A very small, but incredibly expensive mistake…Posted: September 6, 2011
In early August, the FDA sent Adventrx Pharmaceuticals a Complete Response Letter (CRL) for their drug Exelbine which basically said “Hey, thanks for the NDA, but based on what you sent us, we’re not going to approve your drug.” Now CRLs can take many forms, all the way from “we have some concerns about your manufacturing controls”, which can often be resolved in a matter of months, to “your trial design is so mess up that you’ll have to repeat the whole thing”, which is often a death knell for biotech start-ups who don’t have a lot of cash.
Whenever I read about a company receiving a CRL, I’m always interested learn why their application was rejected. CRLs are not publically released (this is a bit of a hot topic lately, since many think they should be), but companies always issue press releases when they receive them since the information they contain is obviously very material to the value of the company. When I read Adventrx Pharmaceuticals’ press release, I cringed:
The FDA determined that it could not approve the Exelbine NDA in its present form. In particular, the complete response letter noted that, based on inspections at clinical sites, the authenticity of the drug products used in the pivotal bioequivalence trial (Study 530-01) could not be verified, which placed the results of the trial into question. The letter stated that the bioequivalence trial will need to be repeated to address this deficiency.
Ouch! Basically what the letter is stating is that the data from the clinical trial in question (Study 530-01) is being thrown out because the FDA doesn’t believe that the trial sponsors could tell the drugs they were using apart. After doing some searching on clinicaltrials.gov, I found the trial here. This was a bioequivalence study where the company’s product, Exelbine, was being compared to a reference product, Navelbine, to make sure that they both behaved the same way in patients. The reason this trial was run is that if bioequivalence could be proven, Adventrx Pharmaceuticals could use Navelbine data in support of its application.
The reason why this is so painful to see is that it can be so easily avoided. The FDA has very strict guidelines concerning what type of testing is required to prove what you say you are giving patients is actually what you are giving patients. It goes further than just making sure you ordered the right drug; trial sponsors are usually required to test a cetain percentage of the packages they receive (be it vials or bottles) to ensure that what is written on the label is actually what is in the bottle. And following that, once the drugs are taken from their packaging and prepared for administration to patients, they need to be carefully tracked so that no mix-ups occur. It appears that the clinics running this trial failed to do that.

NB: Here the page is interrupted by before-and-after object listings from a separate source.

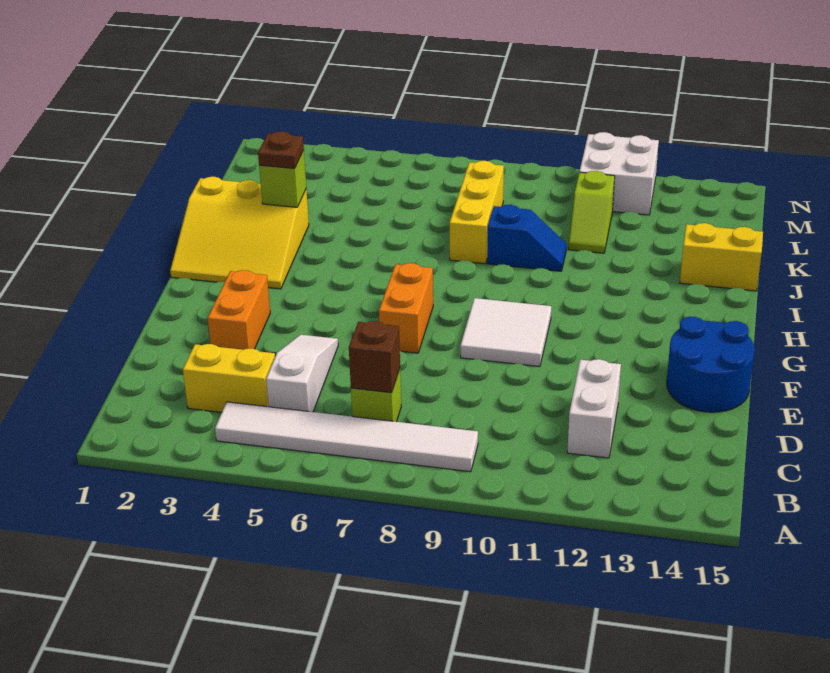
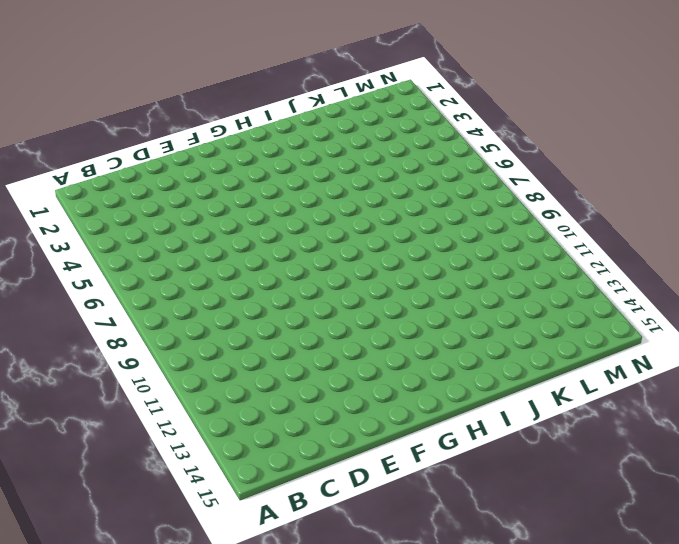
none -> white tile B4:B9 level 1
none -> yellow brick C3:C4 level 1
none -> white slope C5:E5 level 1 top C

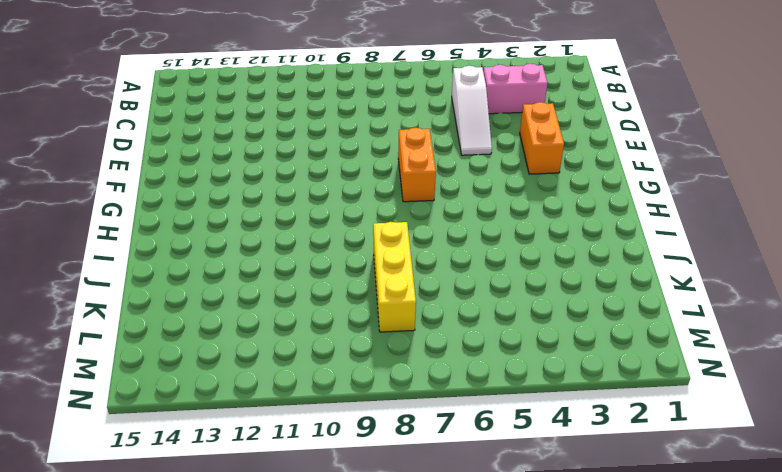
pink brick C3:C4 level 1 -> yellow brick C3:C4 level 1
none -> white tile B4:B9 level 1
none -> lime brick C7 level 1
none -> white brick C12:D12 level 1

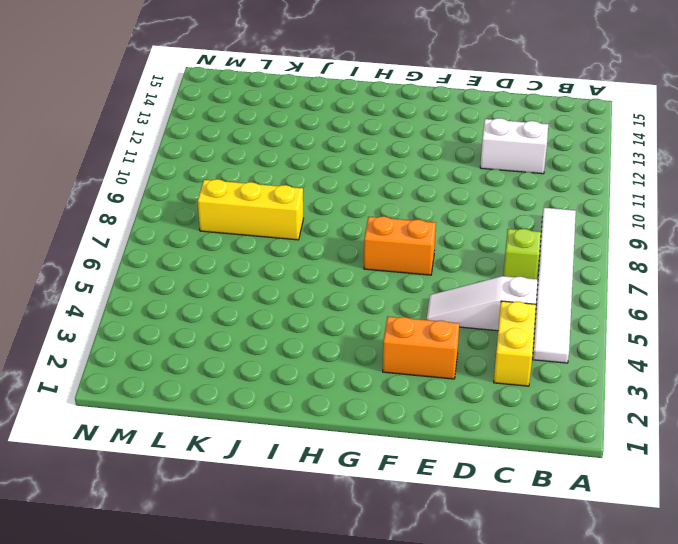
none -> blue round brick E14:F15 level 1
none -> white tile F9:G10 level 1
none -> yellow slope H1:J3 level 1 top J

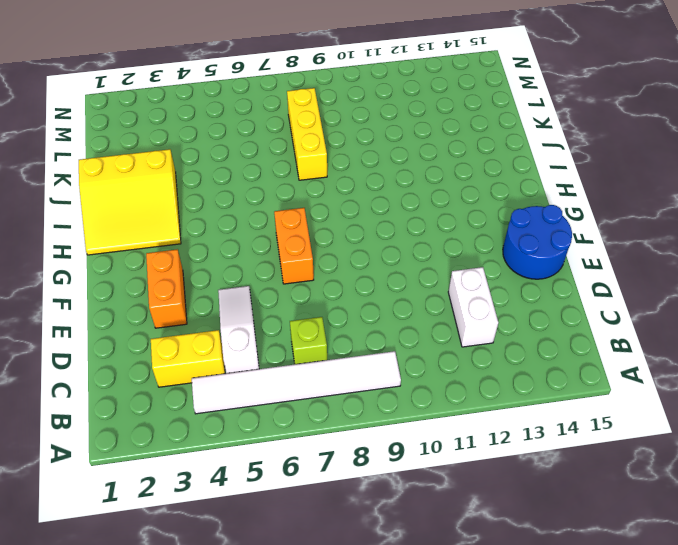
none -> white tile F9:G10 level 1
none -> blue slope J9:J10 level 1 top 9
none -> yellow brick J14:J15 level 1

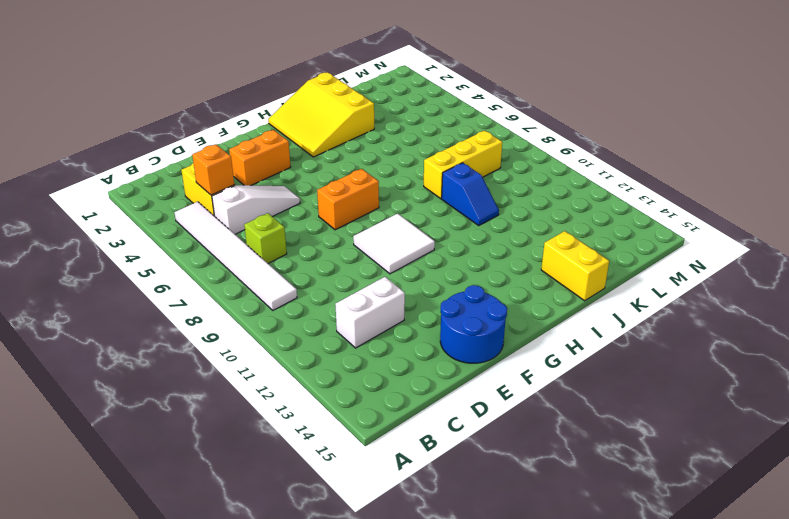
orange brick C4 level 2 -> none
none -> lime slope K11:L11 level 1 top L
none -> white brick M11:N12 level 1
none -> brown brick C7 level 2

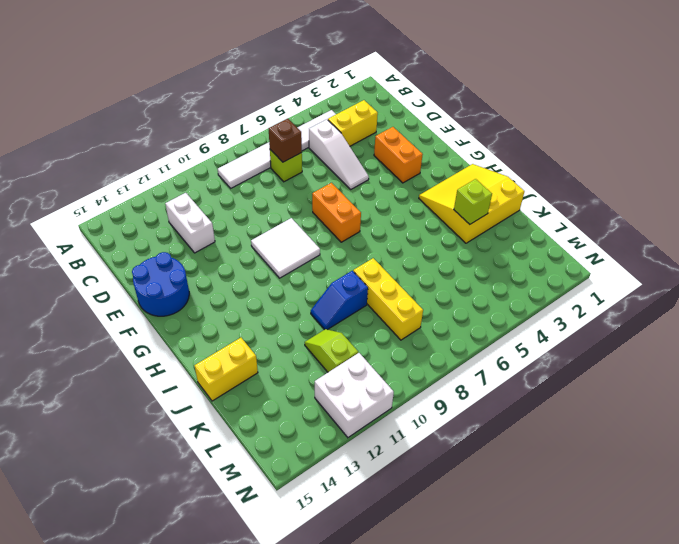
none -> brown plate J3 level 3

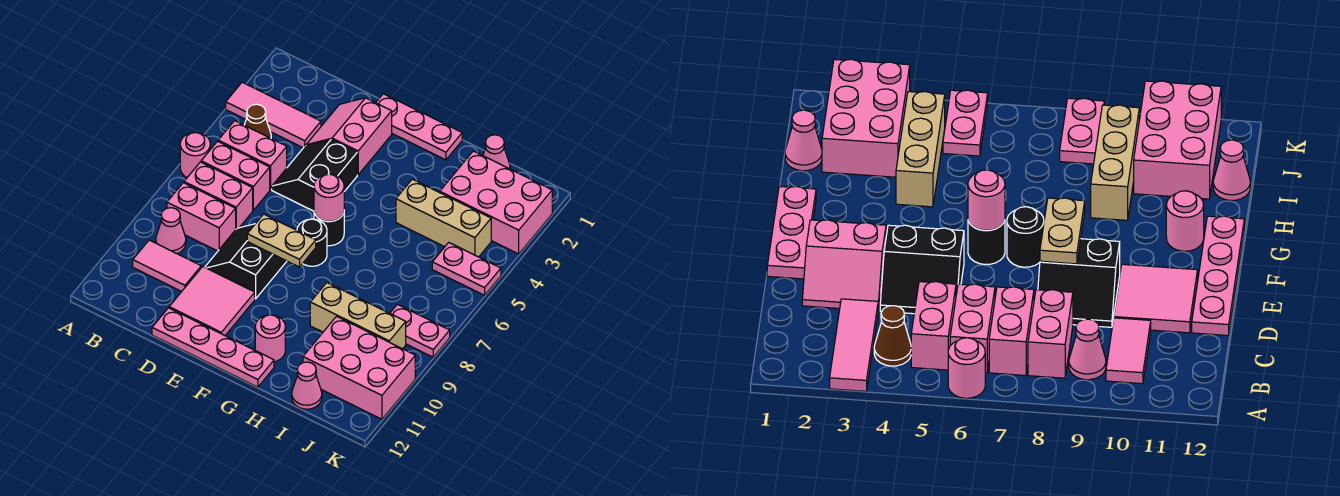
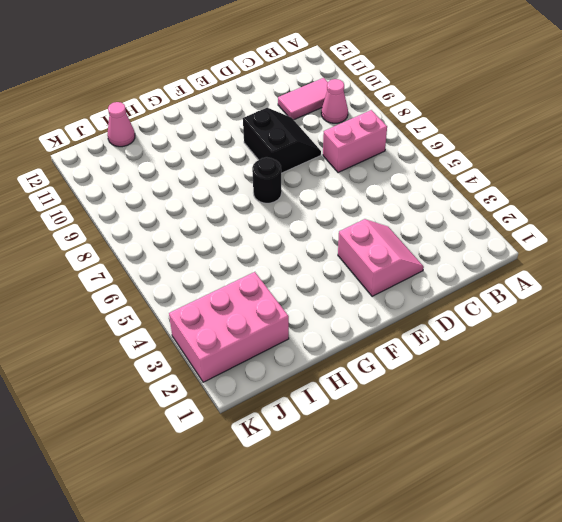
none -> pink tile A3:C3 level 1
none -> pink round brick A6 level 1
none -> brown cone B4 level 1

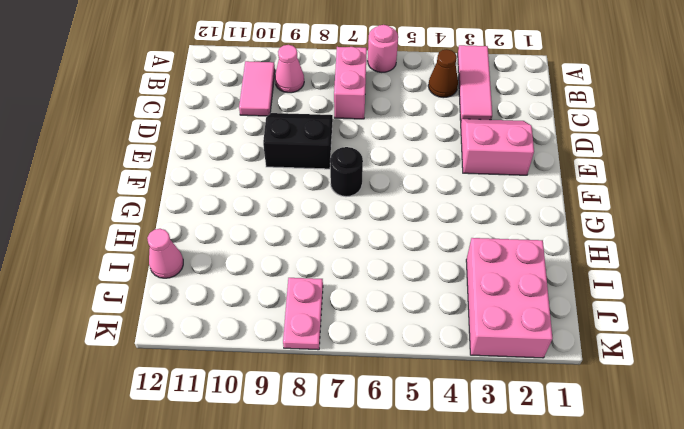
none -> pink brick B5:C5 level 1
none -> pink brick B6:C6 level 1
none -> pink brick B8:C8 level 1

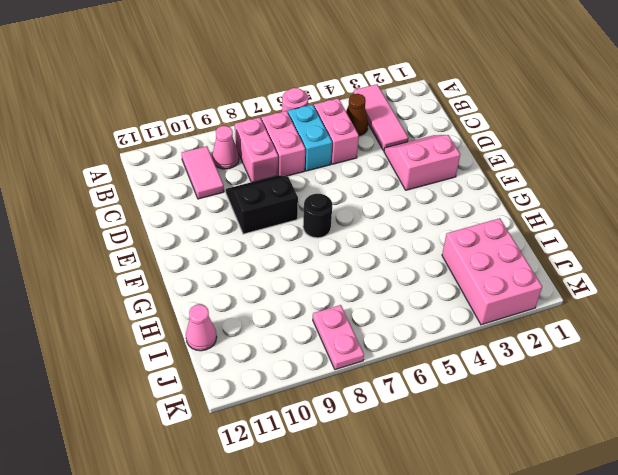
cyan brick B6:C6 level 1 -> pink brick B6:C6 level 1
none -> black slope D4:E5 level 1 top E
none -> pink tile D10:E11 level 1
none -> pink plate D12:G12 level 1

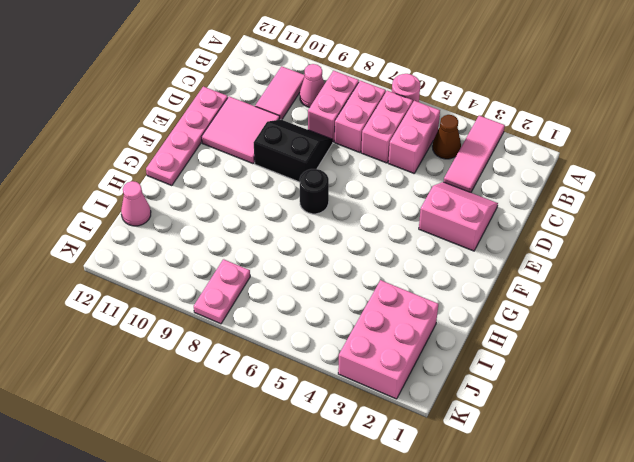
none -> black slope D4:E5 level 1 top E
none -> pink plate E1:G1 level 1
none -> black round brick F6 level 1

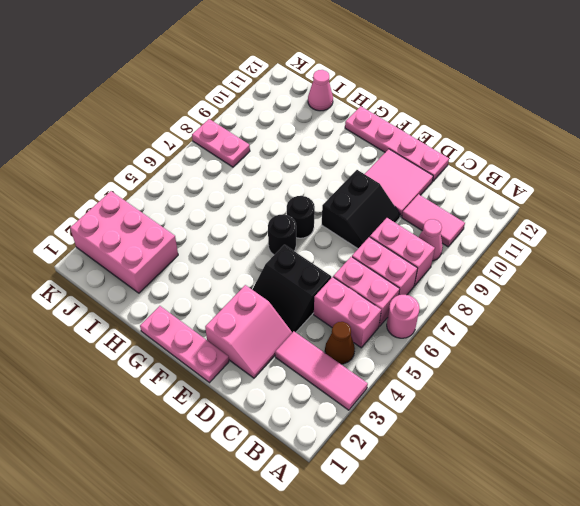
black slope D4:E5 level 1 top 5 -> black slope D4:E5 level 1 top E
none -> pink round brick G11 level 1
none -> tan brick H4:J4 level 1
none -> tan brick H9:J9 level 1

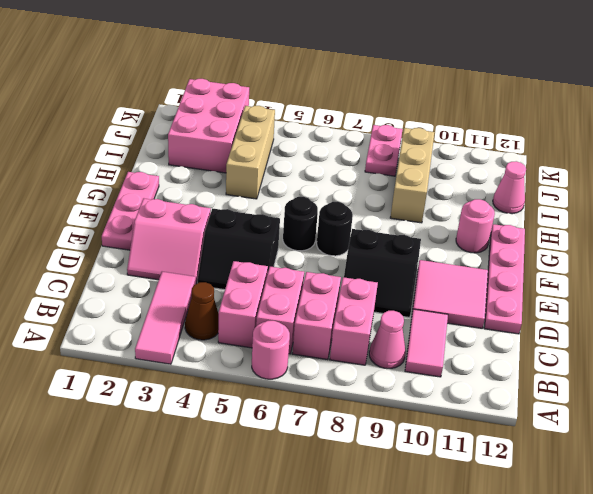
none -> pink cone I1 level 1
none -> pink brick I10:K11 level 1
none -> pink plate J5:K5 level 1

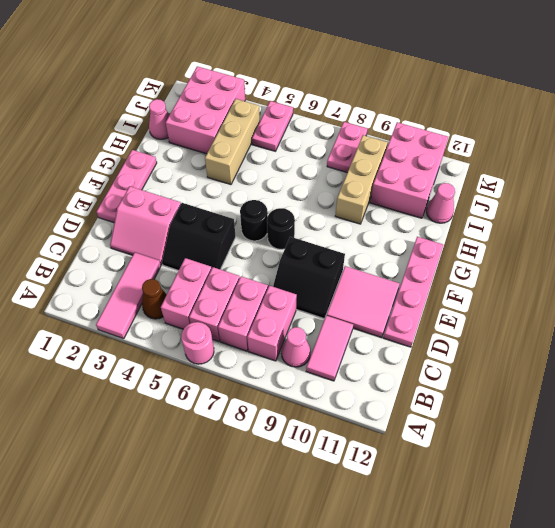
none -> pink round brick G11 level 1
none -> tan plate E8:F8 level 2
none -> pink round brick F6 level 2

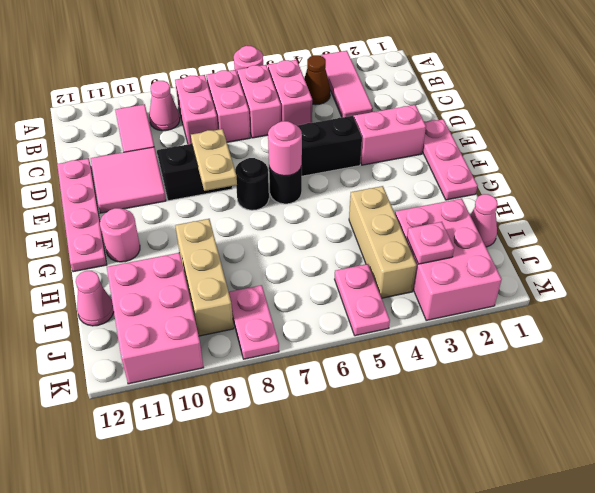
pink plate J3 level 2 -> none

What makes it even more painful, is that it’s likely that nothing is wrong with the clinical trial. In the press release, the company states:
Of note, Exelbine and the reference product come in different package presentations, require different preparation procedures and have different physical characteristics. Based on the different characteristics between the study drugs, the Company believes it is unlikely that study sites would confuse the two study drugs or fail to recognize which drug was being administered to a patient.
The company’s arguement is pretty weak (“hey, we didn’t follow procedure, but come on! only an idiot would mix those two drugs up”), but they are most likely right. However, it doesn’t matter (and it shouldn’t matter). If you don’t follow FDA guidelines for trial design you can be guarenteed you won’t be getting approval.
The only solace I can provide is that it was relatively a small phase I trial. With an estimated 28 patients enrolled, it would likely cost the company only a few hundred thousand dollars and a year or so of their time to repeat it. However, it appears they may not bother:
“In the meantime, our resources and focus are on ANX-188 and ANX-514, which we believe are the long-term value drivers for our company. Our cash and equivalents of $40.7 million at July 31, plus cost savings from delaying or potentially discontinuing the Exelbine program, will provide us the capital to continue to advance both of these programs,” Mr. Culley added.